Runbook: autoscaling_controller_exceptions
This runbook covers steps to investigate and remediate when the Autoscaling Controller is experiencing exceptions. The alert fires when the exception count is greater than 0 for more than 5 minutes.
Impact
KEDA event tracking and DynamoDB updates may be degraded. While the controller is still running, exceptions indicate that some operations are failing, which could lead to incorrect scaling decisions or stale state.
Steps
1. Get admin permissions via Escalator
Request admin access through Escalator:
https://escalator.marqo-staging.com/
2. Copy admin credentials to local terminal
Copy the admin credentials from Escalator and export them in your terminal.
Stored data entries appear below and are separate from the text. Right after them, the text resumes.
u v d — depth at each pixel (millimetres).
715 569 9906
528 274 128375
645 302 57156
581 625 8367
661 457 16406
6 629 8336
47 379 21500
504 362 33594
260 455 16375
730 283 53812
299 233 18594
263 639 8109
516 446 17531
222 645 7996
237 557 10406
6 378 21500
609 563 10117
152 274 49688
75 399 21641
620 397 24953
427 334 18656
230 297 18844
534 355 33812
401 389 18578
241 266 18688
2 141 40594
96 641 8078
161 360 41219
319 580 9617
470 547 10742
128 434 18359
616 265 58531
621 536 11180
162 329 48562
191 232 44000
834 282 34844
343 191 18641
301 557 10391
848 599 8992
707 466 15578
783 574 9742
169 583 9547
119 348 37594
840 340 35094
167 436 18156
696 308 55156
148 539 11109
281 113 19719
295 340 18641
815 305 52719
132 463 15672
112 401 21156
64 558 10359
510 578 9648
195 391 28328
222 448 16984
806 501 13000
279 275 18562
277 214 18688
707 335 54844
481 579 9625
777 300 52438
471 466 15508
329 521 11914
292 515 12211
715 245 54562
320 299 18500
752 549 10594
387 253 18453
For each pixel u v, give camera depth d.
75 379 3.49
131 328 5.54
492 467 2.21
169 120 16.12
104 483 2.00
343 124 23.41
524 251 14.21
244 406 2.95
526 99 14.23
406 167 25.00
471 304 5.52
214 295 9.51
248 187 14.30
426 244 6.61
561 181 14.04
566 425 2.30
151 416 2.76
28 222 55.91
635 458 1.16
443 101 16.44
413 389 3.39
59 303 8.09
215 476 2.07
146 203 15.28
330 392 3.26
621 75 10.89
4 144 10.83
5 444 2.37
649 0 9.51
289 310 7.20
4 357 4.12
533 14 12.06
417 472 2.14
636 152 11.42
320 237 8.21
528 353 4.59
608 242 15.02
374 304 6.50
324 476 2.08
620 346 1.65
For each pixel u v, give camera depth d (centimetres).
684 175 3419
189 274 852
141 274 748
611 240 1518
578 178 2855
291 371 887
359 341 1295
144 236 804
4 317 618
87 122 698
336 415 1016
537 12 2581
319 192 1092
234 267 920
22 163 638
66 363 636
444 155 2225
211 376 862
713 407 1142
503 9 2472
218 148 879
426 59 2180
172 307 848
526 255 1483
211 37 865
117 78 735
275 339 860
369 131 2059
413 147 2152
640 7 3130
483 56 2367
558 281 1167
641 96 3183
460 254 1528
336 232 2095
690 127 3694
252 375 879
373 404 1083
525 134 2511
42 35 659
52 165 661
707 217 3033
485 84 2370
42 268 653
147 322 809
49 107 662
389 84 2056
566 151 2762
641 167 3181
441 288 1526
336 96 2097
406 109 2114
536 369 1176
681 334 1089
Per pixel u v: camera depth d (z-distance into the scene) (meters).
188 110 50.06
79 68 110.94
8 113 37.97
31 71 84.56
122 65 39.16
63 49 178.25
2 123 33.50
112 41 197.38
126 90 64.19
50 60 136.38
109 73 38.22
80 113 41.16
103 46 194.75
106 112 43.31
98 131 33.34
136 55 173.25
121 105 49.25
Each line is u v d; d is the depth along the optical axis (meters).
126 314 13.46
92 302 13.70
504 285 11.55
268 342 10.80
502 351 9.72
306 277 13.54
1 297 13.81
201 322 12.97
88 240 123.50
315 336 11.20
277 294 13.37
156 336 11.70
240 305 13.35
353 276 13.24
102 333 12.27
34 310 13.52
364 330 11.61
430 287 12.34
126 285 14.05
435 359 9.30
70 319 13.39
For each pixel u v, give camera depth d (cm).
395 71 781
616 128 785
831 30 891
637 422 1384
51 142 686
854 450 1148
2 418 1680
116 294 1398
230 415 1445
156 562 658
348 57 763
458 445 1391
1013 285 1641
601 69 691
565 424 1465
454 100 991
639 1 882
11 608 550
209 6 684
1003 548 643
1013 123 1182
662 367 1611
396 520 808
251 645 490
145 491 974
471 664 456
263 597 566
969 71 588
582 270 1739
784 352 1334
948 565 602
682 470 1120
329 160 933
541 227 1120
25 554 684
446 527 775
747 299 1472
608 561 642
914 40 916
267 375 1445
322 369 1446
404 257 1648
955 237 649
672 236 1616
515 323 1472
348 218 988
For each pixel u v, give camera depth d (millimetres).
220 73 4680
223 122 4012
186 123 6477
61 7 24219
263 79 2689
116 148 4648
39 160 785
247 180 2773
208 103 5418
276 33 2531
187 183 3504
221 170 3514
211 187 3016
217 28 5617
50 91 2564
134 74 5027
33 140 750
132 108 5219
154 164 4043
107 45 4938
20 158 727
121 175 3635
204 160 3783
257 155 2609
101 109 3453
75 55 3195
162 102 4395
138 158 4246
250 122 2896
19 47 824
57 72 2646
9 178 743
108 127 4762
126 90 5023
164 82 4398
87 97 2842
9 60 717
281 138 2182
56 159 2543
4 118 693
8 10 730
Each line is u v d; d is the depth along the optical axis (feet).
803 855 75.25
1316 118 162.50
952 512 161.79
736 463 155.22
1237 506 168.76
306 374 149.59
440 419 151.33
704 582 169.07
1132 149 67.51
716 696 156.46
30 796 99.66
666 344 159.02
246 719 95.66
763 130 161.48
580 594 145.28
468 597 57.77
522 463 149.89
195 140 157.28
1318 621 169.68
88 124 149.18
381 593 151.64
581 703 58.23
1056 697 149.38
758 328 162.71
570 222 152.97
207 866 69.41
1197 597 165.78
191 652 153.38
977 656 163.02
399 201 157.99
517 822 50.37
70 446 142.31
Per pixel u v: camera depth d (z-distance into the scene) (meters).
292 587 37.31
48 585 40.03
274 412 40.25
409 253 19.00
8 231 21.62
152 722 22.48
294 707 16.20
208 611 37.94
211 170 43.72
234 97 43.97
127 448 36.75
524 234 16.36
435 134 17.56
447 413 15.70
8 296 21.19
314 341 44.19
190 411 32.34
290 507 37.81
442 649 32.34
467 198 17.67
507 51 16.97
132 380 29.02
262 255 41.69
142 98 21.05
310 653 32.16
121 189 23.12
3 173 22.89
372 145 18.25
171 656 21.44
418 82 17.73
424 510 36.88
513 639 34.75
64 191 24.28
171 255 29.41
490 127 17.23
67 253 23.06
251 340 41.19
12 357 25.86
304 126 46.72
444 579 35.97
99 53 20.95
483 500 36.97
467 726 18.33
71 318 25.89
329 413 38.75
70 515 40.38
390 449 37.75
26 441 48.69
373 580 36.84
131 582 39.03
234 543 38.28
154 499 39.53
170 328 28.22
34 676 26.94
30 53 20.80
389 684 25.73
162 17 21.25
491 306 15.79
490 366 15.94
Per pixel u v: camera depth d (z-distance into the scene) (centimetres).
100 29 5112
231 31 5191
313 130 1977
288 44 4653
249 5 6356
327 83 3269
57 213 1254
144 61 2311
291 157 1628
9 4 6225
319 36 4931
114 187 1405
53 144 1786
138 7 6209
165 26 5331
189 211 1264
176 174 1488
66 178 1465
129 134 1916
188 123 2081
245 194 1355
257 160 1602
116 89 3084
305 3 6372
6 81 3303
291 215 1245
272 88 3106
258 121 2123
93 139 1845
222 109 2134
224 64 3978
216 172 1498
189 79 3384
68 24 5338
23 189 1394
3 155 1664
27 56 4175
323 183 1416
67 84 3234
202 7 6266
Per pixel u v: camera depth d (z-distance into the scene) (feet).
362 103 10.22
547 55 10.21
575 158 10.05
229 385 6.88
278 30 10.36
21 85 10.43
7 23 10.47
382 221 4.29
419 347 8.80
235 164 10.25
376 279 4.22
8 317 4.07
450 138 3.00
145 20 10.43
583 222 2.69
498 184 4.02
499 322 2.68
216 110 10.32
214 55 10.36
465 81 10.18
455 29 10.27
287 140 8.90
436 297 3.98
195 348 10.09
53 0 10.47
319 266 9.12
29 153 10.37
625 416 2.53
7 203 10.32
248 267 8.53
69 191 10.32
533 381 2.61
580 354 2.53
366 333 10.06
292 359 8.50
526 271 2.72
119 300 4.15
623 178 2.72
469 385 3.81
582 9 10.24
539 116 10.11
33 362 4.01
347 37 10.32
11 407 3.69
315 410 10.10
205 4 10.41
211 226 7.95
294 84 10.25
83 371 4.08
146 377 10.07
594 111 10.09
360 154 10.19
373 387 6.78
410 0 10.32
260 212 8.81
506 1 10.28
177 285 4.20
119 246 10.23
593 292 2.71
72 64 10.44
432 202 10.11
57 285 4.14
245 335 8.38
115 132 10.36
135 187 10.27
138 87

3. Get EKS cluster credentials
aws eks update-kubeconfig --region us-east-1 --name cell2-MultitenantEKSCluster
4. Check Autoscaling Controller pod status
kubectl get pods -A | grep autoscaling-controller
Verify the pod is Running and Ready.
5. Check pod logs for exceptions
kubectl logs <pod-name> -n <namespace> --tail=500
Look for:
- Exception stack traces
- DynamoDB errors (throttling, conditional check failures)
- KEDA API errors
- Timeout or connectivity errors
6. Check DynamoDB table health
If exceptions are related to DynamoDB, check the table in AWS Console:
- Look for throttled read/write requests
- Verify table capacity settings
- Check for any ongoing table operations
7. Remediate
Depending on the root cause:
- If DynamoDB throttling: Consider increasing table capacity or switching to on-demand mode.
- If transient errors: The controller should recover automatically. Monitor to see if exceptions stop.
- If persistent errors: Restart the controller:
kubectl delete pod <pod-name> -n <namespace>
- If code/configuration issue: Check recent deployments for changes that may have introduced the issue.